Os comerciantes de drogas ou armas ilegais também obedecem ao instinto de sobrevivência organizacional. Para sobrevier na sociedade, ocupar espaços na feira de fornecimento de bens para os quais há procura, é imperioso ter-se organização. A inteligência, a disciplina, o comando, a gerência são qualidades e virtudes do ser gregário. Elas se manifestam em toda e qualquer atividade, em escala simples e complexa, atingindo empresas familiares ou transnacionais, movimentos populares, sindicados patronais ou de trabalhadores do campo e da cidade.

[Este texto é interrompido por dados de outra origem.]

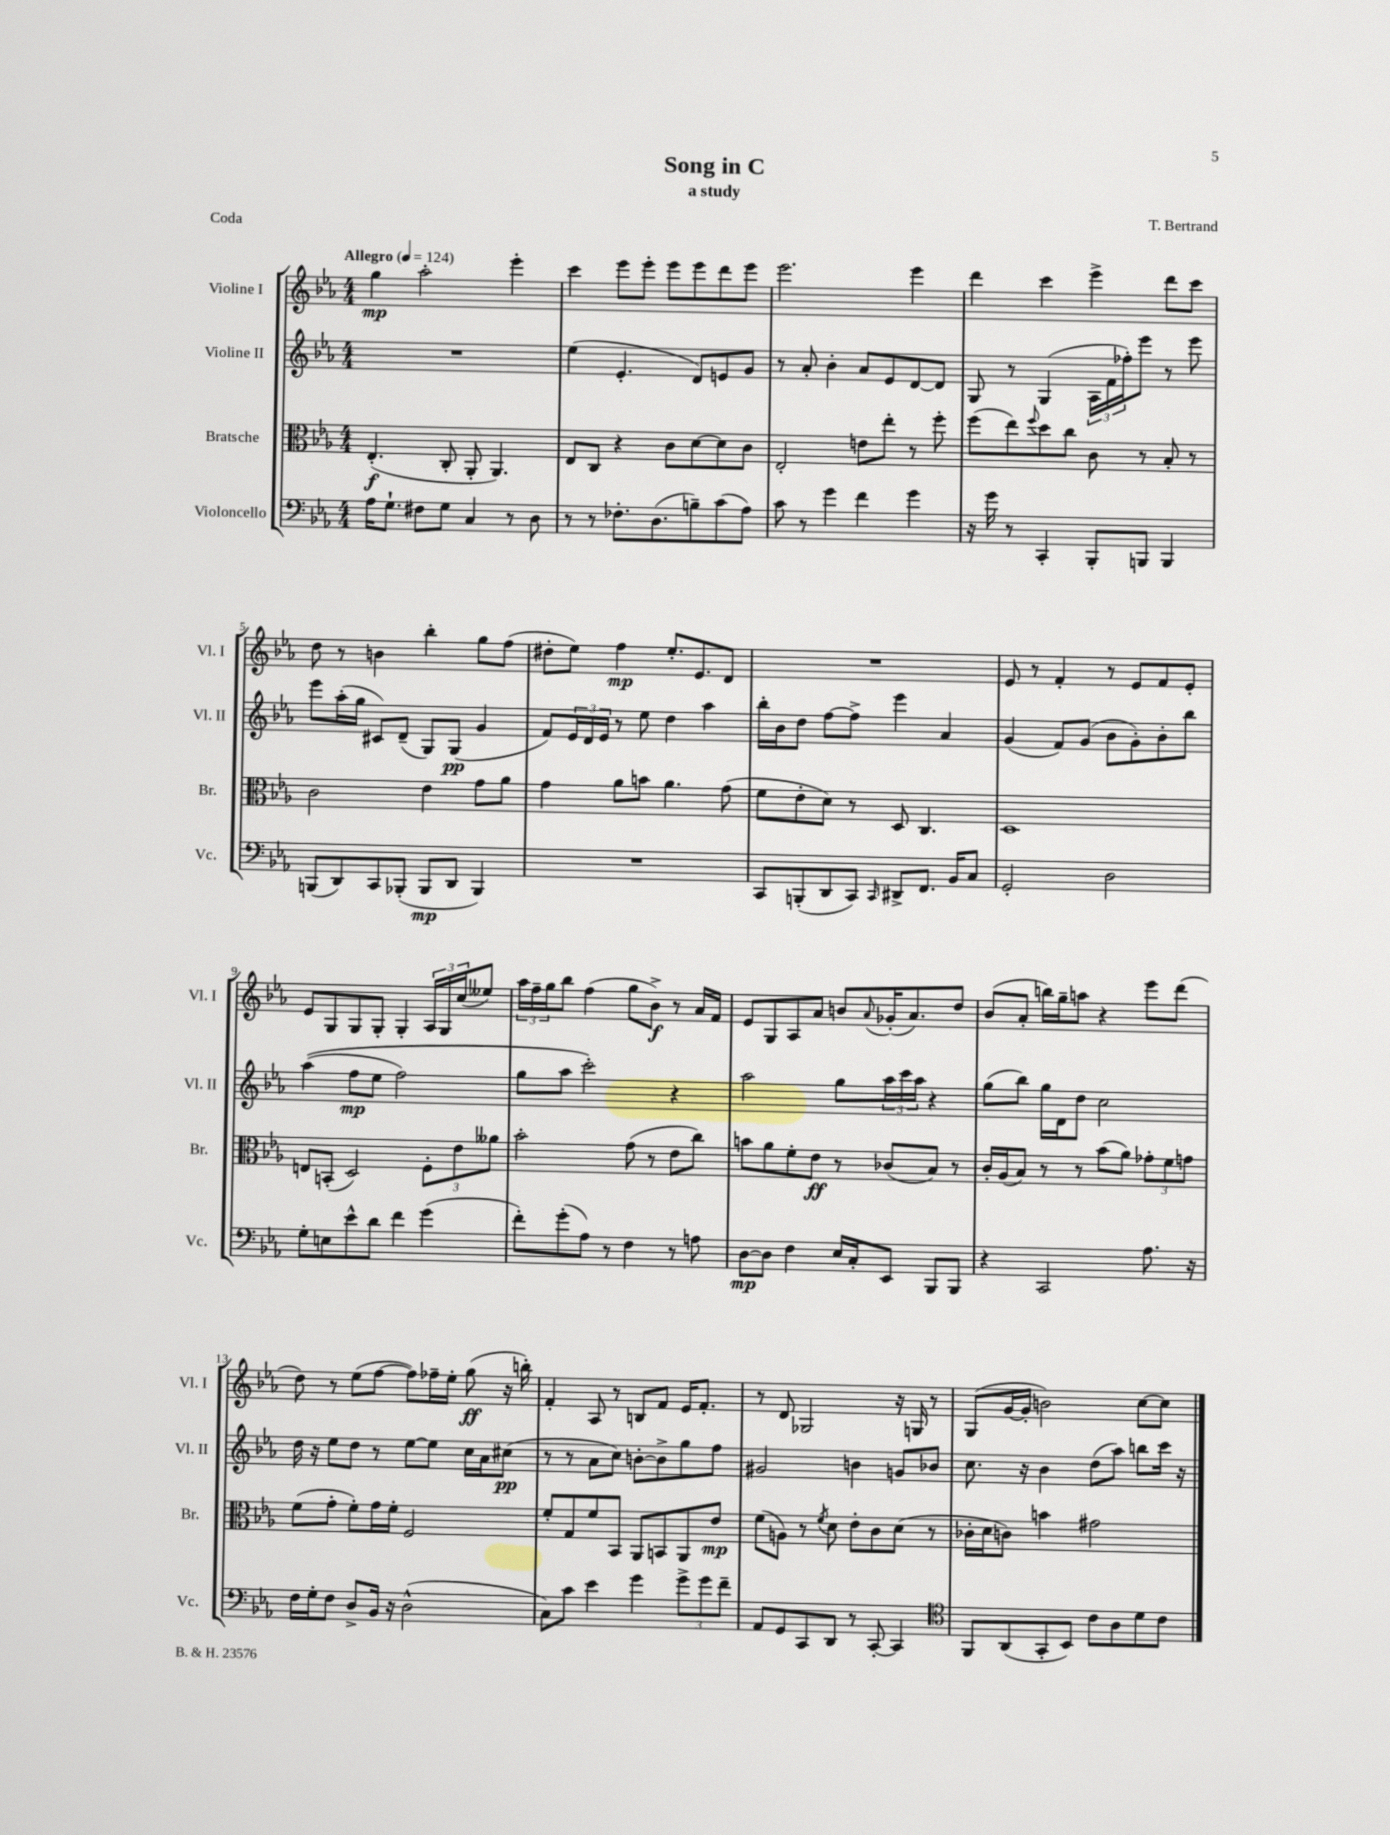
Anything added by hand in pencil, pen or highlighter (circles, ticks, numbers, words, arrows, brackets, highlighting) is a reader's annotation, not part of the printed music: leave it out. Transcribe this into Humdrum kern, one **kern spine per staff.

Como na Câmara e no Senado, entre os gerenciadores dos negócios ditos ilícitos, também há corruptos, desleais, aproveitadores, parasitas e mentirosos. Seus princípios, porém, parecem mais severos e drásticos e se aplicam com mais rigor contra os traidores de sua confiança, de suas promessas e convicções. Eles também têm inimigos e adversários dos quais precisam se proteger. Têm seus códigos próprios contra as leis inimigas com a vantagem de, em algumas circunstâncias, poder usufruir delas.

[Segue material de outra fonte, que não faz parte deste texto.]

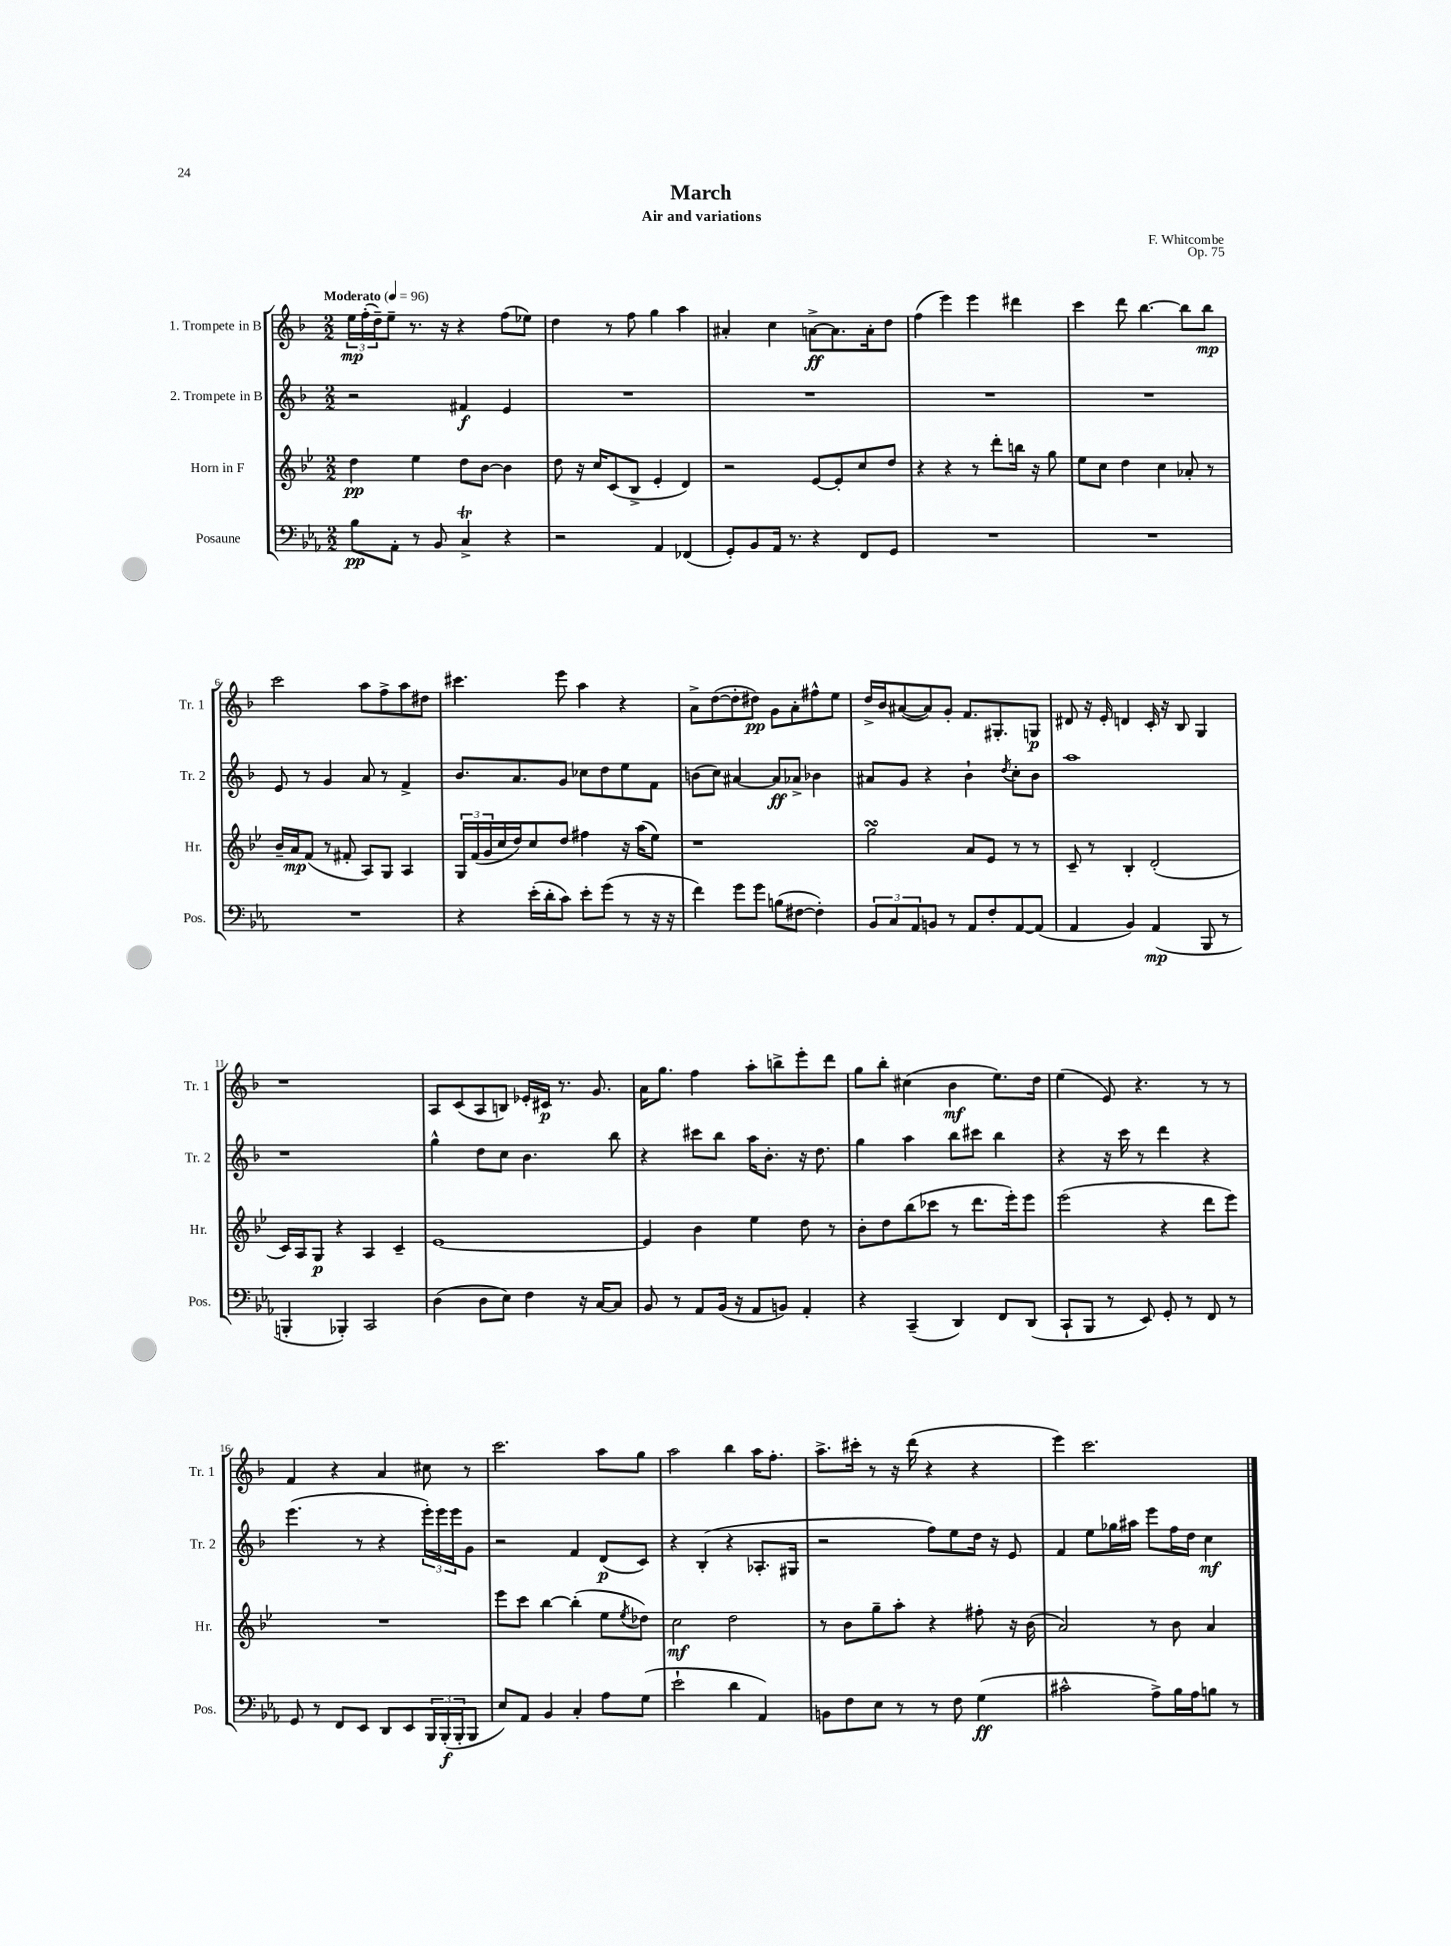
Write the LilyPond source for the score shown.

\header { title = "March" composer = "F. Whitcombe" subtitle = "Air and variations" opus = "Op. 75" }
<<
\new StaffGroup <<
\new Staff = "s0" \with { instrumentName = "1. Trompete in B" shortInstrumentName = "Tr. 1" } {
    \clef treble \key f \major \numericTimeSignature \time 2/2 \tempo "Moderato" 4 = 96
    \tuplet 3/2 { e''16\mp f''16-.( d''16--) } e''8-- r8. r16 r4 f''8( ees''8) |
    d''4 r8 f''8 g''4 a''4 |
    ais'4-. c''4 a'8~->\ff a'8. a'16-. d''8 |
    f''4( e'''4) e'''4 dis'''4 |
    c'''4 d'''8 bes''4.~ bes''8 bes''8\mp |
    c'''2 a''8 f''8-> a''8 dis''8 |
    cis'''4. e'''8 a''4 r4 |
    a'8-> d''8~( d''8-. dis''8\pp) g'8 a'8-. fis''8-^ e''8 |
    d''16-> bes'16 ais'8~( ais'8) g'8-. f'8. gis8.-. g8\p |
    dis'8 r16 e'16-. d'4 c'16-. r16 bes8 g4 |
    r1 |
    a8 c'8( a8 b8) ees'16-. cis'16\p r8. g'8. |
    a'16 g''8. f''4 a''8-. b''8-> e'''8-. d'''8 |
    g''8 bes''8-. cis''4( bes'4\mf e''8.) d''16 |
    e''4( e'8) r4. r8 r8 |
    f'4 r4 a'4 cis''8 r8 |
    c'''2. a''8 g''8 |
    a''2 bes''4 a''16 f''8.-. |
    a''8.-> cis'''16-. r8 r16 d'''16( r4 r4 |
    e'''4) c'''2. \bar "|." |
}
\new Staff = "s1" \with { instrumentName = "2. Trompete in B" shortInstrumentName = "Tr. 2" } {
    \clef treble \key f \major \numericTimeSignature \time 2/2
    r2 fis'4\f e'4 |
    R1 |
    R1 |
    R1 |
    R1 |
    e'8 r8 g'4 a'8 r8 f'4-> |
    bes'8. a'8. g'8 ces''8 d''8 e''8 f'8 |
    b'8( c''8) ais'4~ ais'8\ff aes'8-> bes'4 |
    ais'8 g'8 r4 bes'4-! \acciaccatura { d''8 } c''8-. bes'8 |
    a''1 |
    r1 |
    g''4-^ d''8 c''8 bes'4. bes''8 |
    r4 cis'''8 bes''8 a''16 bes'8.-. r16 d''8. |
    g''4 a''4 bes''8 cis'''8 bes''4 |
    r4 r16 c'''16 r8 d'''4 r4 |
    e'''4.( r8 r4 \tuplet 3/2 { e'''16-.) e'''16 e'''16 } g'8 |
    r2 f'4 d'8\p( c'8) |
    r4 bes4-.( r4 aes8.-. gis16 |
    r2 f''8) e''8 d''16 r16 e'8 |
    f'4 e''8 ges''16 ais''16 e'''8 f''16 d''16 c''4\mf \bar "|." |
}
\new Staff = "s2" \with { instrumentName = "Horn in F" shortInstrumentName = "Hr." } {
    \clef treble \key bes \major \numericTimeSignature \time 2/2
    d''4\pp ees''4 d''8 bes'8~ bes'4 |
    d''8 r16 c''16 c'8( bes8-> ees'4-. d'4) |
    r2 ees'8~ ees'8-. c''8 d''8 |
    r4 r4 r8 d'''8-. b''16 r16 g''8 |
    ees''8 c''8 d''4 c''4 aes'8-. r8 |
    bes'16-- a'16\mp f'8( r8 fis'8-. a8) g8 a4 |
    \tuplet 3/2 { g16 f'16( g'16 } c''16 d''16) c''8 d''8 fis''4 r16 a''16( ees''8) |
    r1 |
    g''2\turn a'8 ees'8 r8 r8 |
    c'8-- r8 bes4-. d'2-.( |
    c'16) a16 g8\p r4 a4 c'4-- |
    ees'1~ |
    ees'4 bes'4 ees''4 d''8 r8 |
    bes'8-. d''8 bes''8( ces'''8 r8 d'''8. ees'''16-.) ees'''8 |
    ees'''2( r4 d'''8 ees'''8) |
    R1 |
    ees'''8 c'''8 bes''4~ bes''4-.( ees''8 \acciaccatura { ees''8 } des''8) |
    c''2\mf d''2 |
    r8 bes'8 g''8-- a''8-. r4 fis''8-. r16 bes'16( |
    a'2) r8 bes'8 a'4 \bar "|." |
}
\new Staff = "s3" \with { instrumentName = "Posaune" shortInstrumentName = "Pos." } {
    \clef bass \key ees \major \numericTimeSignature \time 2/2
    bes8\pp aes,8-. r8 bes,8 c4->\trill r4 |
    r2 aes,4 fes,4( |
    g,8-.) bes,8 aes,16 r8. r4 f,8 g,8 |
    R1 |
    R1 |
    R1 |
    r4 ees'16-.( d'16-. c'8) ees'8-. g'8( r8 r16 r16 |
    f'4) g'8 g'8 b8( fis8~ fis4-.) |
    \tuplet 3/2 { bes,8 c8 aes,8 } b,8 r8 aes,8 f8-. aes,8~ aes,8( |
    aes,4 bes,4) aes,4\mp( bes,,8 r8 |
    b,,4-. bes,,4-.) c,2 |
    d4( d8 ees8) f4 r16 c16~ c8 |
    bes,8 r8 aes,8 bes,16( r16 aes,8 b,8) aes,4-. |
    r4 c,4--( d,4) f,8 d,8( |
    c,8-! bes,,8 r8 ees,8) g,8-. r8 f,8 r8 |
    g,8 r8 f,8 ees,8 d,8 ees,8 \tuplet 3/2 { bes,,16 bes,,16-.\f( bes,,16-. } bes,,8 |
    ees8) aes,8 bes,4 c4-. aes8 g8( |
    ees'2-! d'4 aes,4) |
    b,8 f8 ees8 r8 r8 f8 g4\ff( |
    cis'2-^ aes8->) bes16 aes16 b8 r8 \bar "|." |
}
>>
>>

Sua atividade comercial é difícil e tem que ultrapassar barreiras e até fronteiras vigiadas, para levar o produto a seus consumidores ansiosos nas longas filas da noite, em bares populares ou restaurantes da grã-finagem, nas portas dos colégios e templos universitários. O isolamento e a reclusão impostos por leis inimigas fazem parte dessa profissão clandestina e reforçam o marketing subliminar de seus produtos. Esse comerciante conta com a expectativa do consumidor contumaz. Há um princípio de lealdade e fidelidade entre o comerciante preso e o consumidor livre.
O que aconteceu em São Paulo, nos dias em que o PCC tomou a cidade, foi uma campanha maciça de publicidade para tranqüilizar os clientes de que há organização forte e estoques suficientes para suprir a necessidade da clientela, tanto quanto celulares para presentear às mães no segundo domingo de maio. A profissão desses comerciantes é que está em jogo, mas essas dificuldades normais do comércio serão superadas. Seus advogados sabem orientá-los para falar, calar e desmentir. Aquelas toneladas de maconha e coca apreendidas serão repostas como os estoques de arroz e óleo levados pelo arrastão dos famintos da Zona Norte do Rio, como o dinheiro do INSS, do Banestado e do Valerioduto.
Enquanto os policiais acuados, mal-armados e malcomandados enterravam seus companheiros de guerra, mortos em defesa das leis e da sociedade desarmada, um pequeno exército de meninos de rua abastecia, nos pontos de entrega, os feirantes e os clientes indóceis na periferia da cidade. Operações à margem da legalidade, mas dentro das normas mais sadias da competição do livre mercado. Por ele transitam celulares e computadores contrabandeados, ambulâncias superfaturadas, em nome da irrevogável lei da oferta e da procura.
As leis do mercado se aplicam aos centros comerciais, aos supermercados, à feira dos importados e aos pontos de fornecimento de drogas e armas. Todos são produtos comercializáveis, submetidos à lei da oferta e da procura. Esta velha lei exige e impõe organização, competência e empreendedorismo, com assessoria de consultores do Sebrae, da Bolsa de Valores e de Auditores Independentes. O Segredo do Sucesso e A Arte da Guerra são livros de cabeceira do executivo ambicioso, dentro e fora da prisão.
Eugênio Giovenardi, sociólogo e escritor.